On April 11, Goldman Sachs agreed to pay roughly $5.1 billion in a settlement with federal and state officials regarding the marketing and sale of RMBS during the years leading up to the financial crisis.  The settlement is divided into a $2.4 billion civil penalty, $1.8 billion for consumer relief and $875 million in cash.  Cash payments will primarily be divided among the National Credit Union Administration, the Federal Home Loan Banks and the States of California, Illinois and New York. Goldman Settlement.

New York Federal Judge Approves Wells Fargo $1.2 Billion Settlement with FHA

On April 8, U.S. District Judge Jesse M. Furman approved a $1.2 billion settlement paid by Wells Fargo NA to the Federal Housing Administration (“FHA”) over allegations that Wells Fargo submitted insurance claims for defaulted loans that failed to meet FHA standards.  The Settlement Order states that “Wells Fargo Bank admits, acknowledges, and accepts responsibility” for certain allegations in the FHA’s complaint (October 15, 2012 FIWIR coverage), filed October 9, 2012 in the Southern District of New York. Wells Fargo Settlement Order.

Bank of New York Mellon’s Motion to Dismiss Denied in Part in Trustee RMBS Suit by Royal Park Investments

On March 2, Judge Gregory H. Woods of the United States District Court for the Southern District of New York issued an Opinion and Order denying in part and granting in part the Bank of New York Mellon’s (“BNYM”) motion to dismiss an action brought by Royal Park Investments SA/NV (“Royal Park”) claiming damages of $1.12 billion arising from failures by BNYM, in its capacity as trustee, to protect the interests of investors in certain RMBS trusts.  Judge Woods denied arguments by BNYM that Royal Park had failed to plausibly allege BNYM’s discovery and knowledge of (i) breaches of representations and warranties in securitized loans; and (ii) events of defaults committed by servicers of the relevant trusts.  Judge Woods did, however, dismiss Royal Park’s claims against the bank for breach of trust, a violation of section 315(a) of the Trust Indenture Act, and the Streit Act.  Opinion and Order.

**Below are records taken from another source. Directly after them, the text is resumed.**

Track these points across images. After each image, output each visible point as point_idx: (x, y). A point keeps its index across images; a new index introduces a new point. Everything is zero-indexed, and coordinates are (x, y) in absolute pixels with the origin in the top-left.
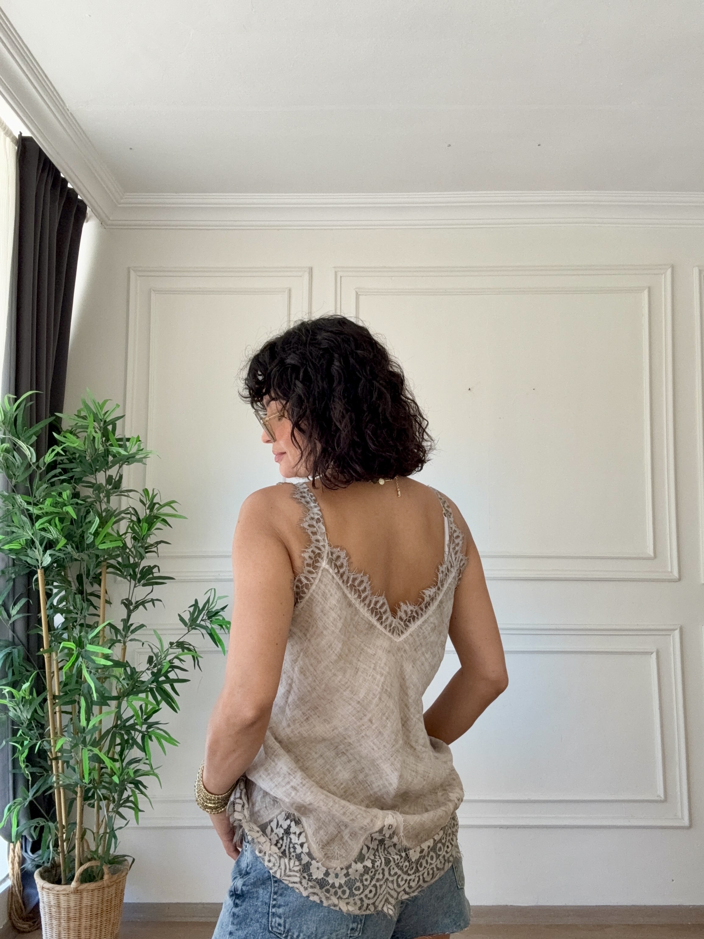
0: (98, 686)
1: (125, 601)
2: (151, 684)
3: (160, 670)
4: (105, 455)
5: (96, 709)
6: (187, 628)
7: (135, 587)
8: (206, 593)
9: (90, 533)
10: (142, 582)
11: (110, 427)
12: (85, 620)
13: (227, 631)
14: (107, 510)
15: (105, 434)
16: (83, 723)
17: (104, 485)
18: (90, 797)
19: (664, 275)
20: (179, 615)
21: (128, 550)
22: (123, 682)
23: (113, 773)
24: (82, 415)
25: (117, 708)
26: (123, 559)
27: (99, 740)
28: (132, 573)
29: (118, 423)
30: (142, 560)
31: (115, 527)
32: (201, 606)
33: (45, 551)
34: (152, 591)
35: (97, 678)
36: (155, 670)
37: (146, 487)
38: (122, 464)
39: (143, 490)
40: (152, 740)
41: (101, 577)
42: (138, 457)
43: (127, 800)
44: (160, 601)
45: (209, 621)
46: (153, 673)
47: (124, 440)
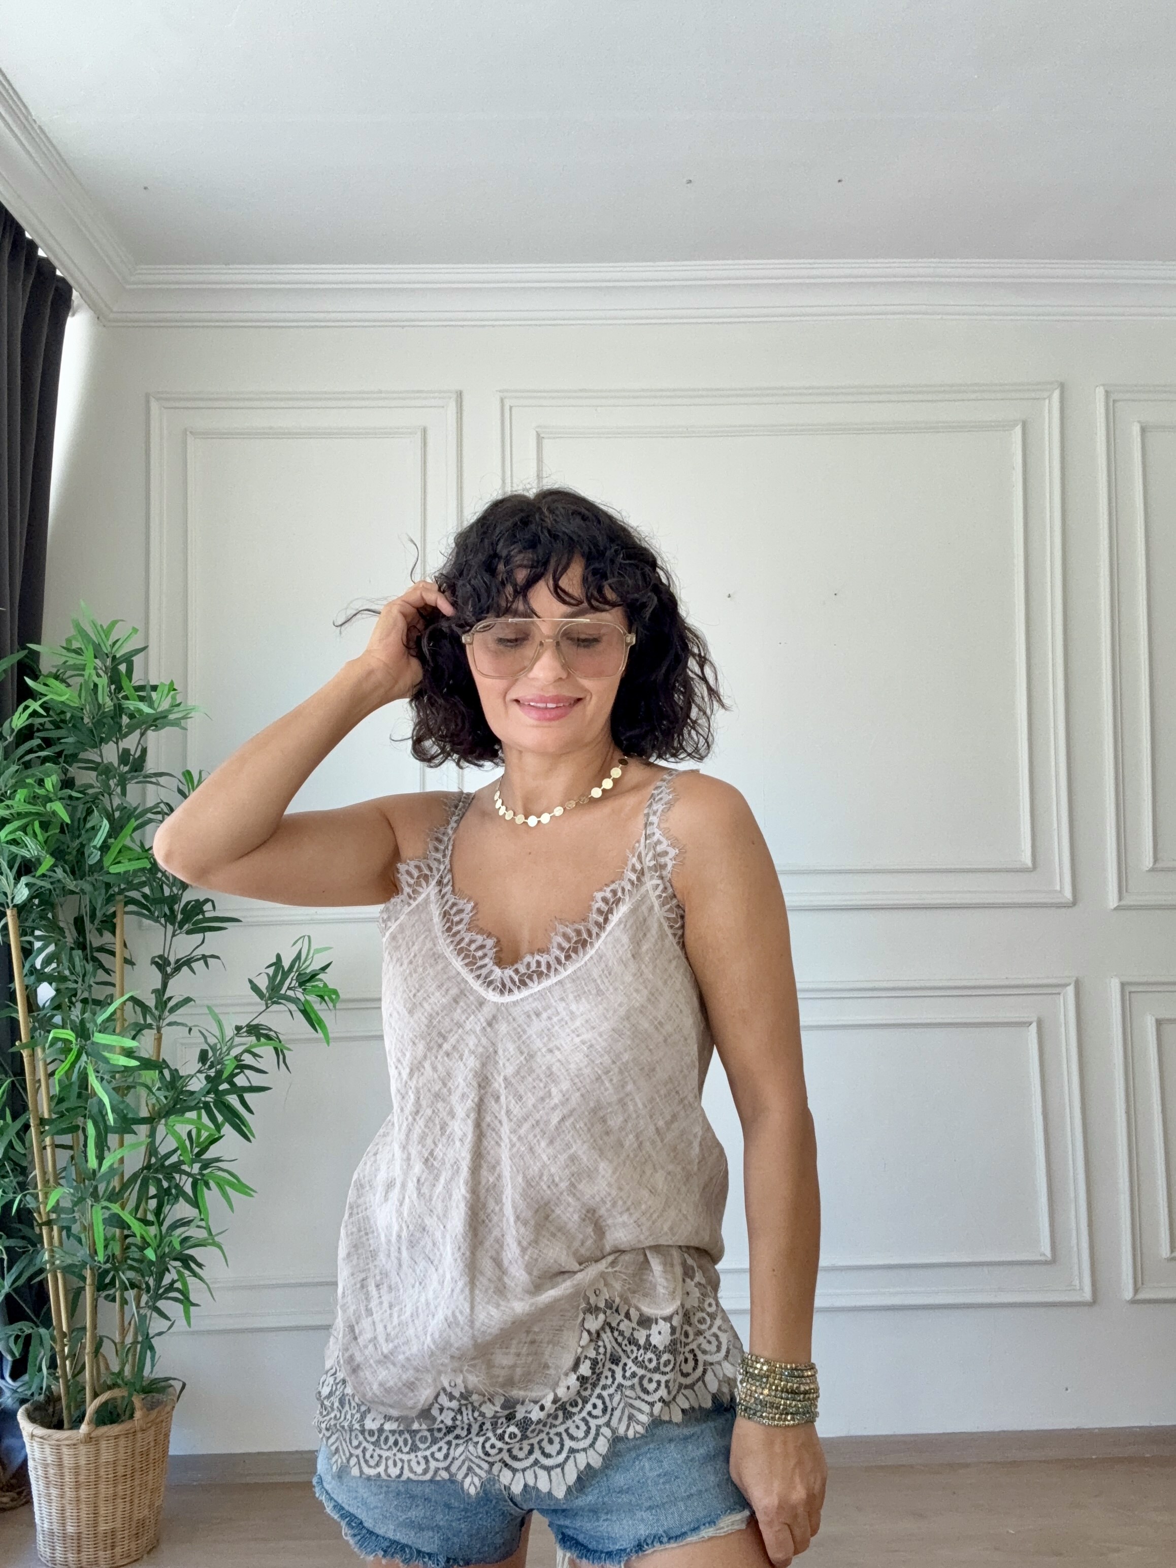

Claims Against RMBS Trustee U.S. Bank Partially Dismissed

On February 26, Judge Katherine B. Forrest of the U.S. District Court for the Southern District of New York denied U.S. Bank N.A.’s (“U.S. Bank”) motion to dismiss claims for breach of contract and violation of the Trust Indenture Act (“TIA”) with regard to the 27 trusts that remain before the Court after it previously declined to exercise supplemental jurisdiction over claims arising from an additional 810 trusts.  Orrick covered that decision here. The Court dismissed plaintiffs’ claims for breach of fiduciary duty and extra-contractual duties under the economic loss doctrine, but did not dismiss plaintiffs’ TIA-based claim, holding that the statute provides plaintiffs with a private right of action.  Judge Forrest also held that the Indentures’ no-action clauses have no effect in suits against RMBS trustees, rejecting U.S. Bank’s attempt to dismiss all claims against it on the basis of plaintiffs’ non-compliance with those provisions.  Opinion and Order.

National Credit Union Administration Board Accepts UBS Securities LLC Offer of Judgment

On February 25, the National Credit Union Administration Board (“NCUA”) accepted an offer of judgment tendered by UBS Securities LLC (“UBS”) in the amount of $33,014,285 plus prejudgment interest, which will be calculated by the court. NCUA and UBS will attempt to agree on costs and fees also to be paid by UBS.  Acting as the liquidating agent for Southwest Corporate Federal Credit Union and Members United Corporate Federal Credit Union, NCUA’s complaint alleged that UBS made material misstatements in connection with the sale of 20 RMBS certificates, alleging more than $918 million in actual gross losses.  UBS specified in the offer of judgment that its offer should not be construed as an admission of liability. Offer of Judgment. Complaint.